100 PERCENT: Diamond Gusset continues to source all its production in the U.S.

100 PERCENT: Diamond Gusset continues to source all its production in the U.S.

DIAMOND GUSSET

American-Made Denim For Nearly 30 Years

After 28 years in business, Diamond Gusset jeans owner and co-founder David Hall says there is more happening with the Bon Aqua, Tenn.–based company than ever before. Diamond Gusset, which has carved out a successful niche by always maintaining a 100 percent U.S.-based supply chain, is poised for record growth this year.

A U.S. supply chain allows Diamond Gusset to maintain quality control better than if its suppliers were located offshore, Hall says. Most of the company’s suppliers are located within just a few hours of Bon Aqua, which is about an hour west of Nashville. While Diamond Gusset employs fewer than 20 people, Hall says the work it provides through its supply chain helps keep at least 60 more people employed.

“A lot of jeans today are sewn offshore with a lack of quality control, resulting in ill-fitting jeans,” Hall said. “You can go into a chain or box store and buy six pairs and every one will fit differently. By sewing with the same sewers in the same factory, we have top-notch quality control. Every pair we make will fit the same, and that has been a big advantage for us over the years.”

Hall, along with his cousin, founded Diamond Gusset in Nashville in 1987. Hall had been a salesman for Levi’s and Lee’s jeans. He says the idea for the gusset, which is sewn into the crotch of the jeans and relieves stress by distributing pressure to four points, came from karate uniforms. The durability of the jeans, along with the made in the U.S. aspect, has created a loyal customer base for the company through the years.


Southeast supply chain

Diamond Gusset jeans are sewn at A&S Clothing, a small company in Blue Ridge, Ga. Hall says his company accounts for about 75 percent of A&S Clothing’s business. He says their employees are like family and know Diamond Gusset’s products intimately.

“We have done it so long, it’s gotten quite easy,” Hall said. “We know their sewers by name, and we have a good relationship there.”

Hall sources the pocketing for his jeans from Mount Vernon Mills, which has plants throughout the Southeast. Hardware comes from a company in Kentucky. From Blue Ridge, the jeans are sent to Joro Enterprises, a finishing plant in Winder, Ga. There, they go through all of the various finishing processes, including stone washing and sandblasting. The jeans are inspected, pressed and ticketed and then sent to company headquarters in Bon Aqua. They are then sent to retail stores in Bon Aqua and Lynchburg, Tenn., and to the company’s shipping center at its headquarters, which handles its Internet business.
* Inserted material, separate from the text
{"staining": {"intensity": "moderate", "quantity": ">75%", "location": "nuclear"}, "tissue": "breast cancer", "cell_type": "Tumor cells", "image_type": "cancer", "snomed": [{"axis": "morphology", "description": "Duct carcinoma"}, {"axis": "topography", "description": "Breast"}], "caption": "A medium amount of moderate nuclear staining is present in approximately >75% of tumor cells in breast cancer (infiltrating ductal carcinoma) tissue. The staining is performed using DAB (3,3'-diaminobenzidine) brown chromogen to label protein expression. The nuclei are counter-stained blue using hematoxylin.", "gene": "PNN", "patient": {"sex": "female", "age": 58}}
The Lynchburg store opened in 2012. The Jack Daniels Distillery, which dominates the town, provided the retail space and paved the way for Diamond Gusset to open in Lynchburg. Hall hopes to eventually open a third store in Blue Ridge, but he doesn’t anticipate opening a lot of stores. “We don’t want to be a 100-store chain,” he said.

The key segment of Diamond Gusset’s supply chain will change in January when its longtime denim supplier, Littlefield, Texas–based American Cotton Growers, closes its denim plant. ACG has supplied denim to Diamond Gusset for many years. Hall says he plans to source denim from the remaining three U.S. denim manufacturers—Mount Vernon, Cone Mills and Denim North America. Diamond Gusset’s jeans are known for their durability, with many styles using top-quality 14.5-ounce heavyweight coarse denim, so re-establishing a steady denim supply is a priority for Hall.


Brand building while keeping core

Other changes are afoot at Diamond Gusset as the jeans maker prepares to expand and broaden its product line. Over the past year, Hall has bolstered his management team, hiring a vice president and designer, both well experienced in the retail business.

“We are in the middle of a great big transition,” Hall said. “We’ve been developing a lot of new products over the past nine months. We have new products, new logos and an improved Diamond Gusset. We’re not changing anything related to quality, and we will always continue with our basics.”

In recent years, Diamond Gusset branched into co-branding. The first foray was with Paul Teutel of the TV show “Orange County Choppers.” That resulted in development of the “Defender,” a motorcycle jean made with a percentage of Kevlar to protect skin in the event of an accident. More recently, the company has aligned itself with country-music singer Larry Gatlin for a line of dress jeans and western yoke blazers. The line is called the Legend Series and will be produced by the Sewell Co. in Bremen, Ga.

The fourth quarter is traditionally Diamond Gusset’s peak season.

“It will be a good fourth quarter for us,” Hall said. “I can confidently say we will have a record fourth quarter.”